Motivated by the usefulness of boundaries in the study of δ–hyperbolic and CAT(0) groups, Bestvina introduced a general axiomatic approach to group boundaries, with a goal of extending the theory and application of boundaries to larger classes of groups. The key definition is that of a “Z–structure” on a group G. These Z–structures, along with several variations, have been studied and existence results have been obtained for a variety of new classes of groups. Still, relatively little is known about the general question of which groups admit any of the various Z–structures; aside from the (easy) fact that any such G must have type F, ie, G must admit a finite K(G,1). In fact, Bestvina has asked whether every type F group admits a Z–structure or at least a “weak” Z–structure.
In this paper we prove some general existence theorems for weak Z–structures.

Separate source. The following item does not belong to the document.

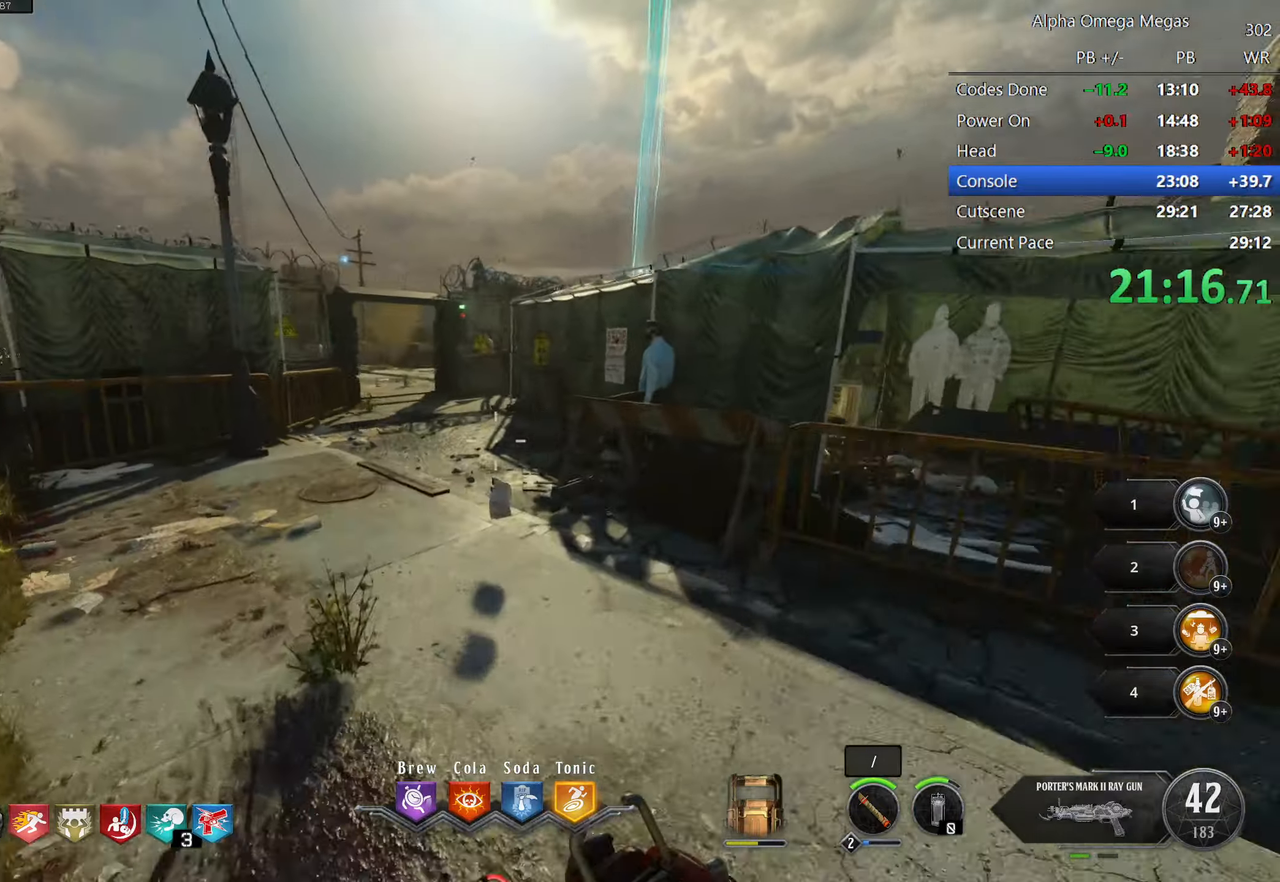
{"keys": ["d", "shift", "w"], "mouse": [], "events": [[417, "d", "down"]]}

The main results are as follows.
Theorem A If G is an extension of a nontrivial type F group by a nontrivial type F group, then G admits a weak Z–structure.
Theorem B If G admits a finite K(G,1) complex K such that the G–action on K̃ contains 1≠j ∈ G properly homotopic to idK̃, then G admits a weak Z–structure.
Theorem C If G has type F and is simply connected at infinity, then G admits a weak Z–structure.
As a corollary of Theorem A or B, every type F group admits a weak Z–structure “after stabilization”; more precisely: if H has type F, then H × ℤ admits a weak Z–structure. As another corollary of Theorem B, every type F group with a nontrivial center admits a weak Z–structure.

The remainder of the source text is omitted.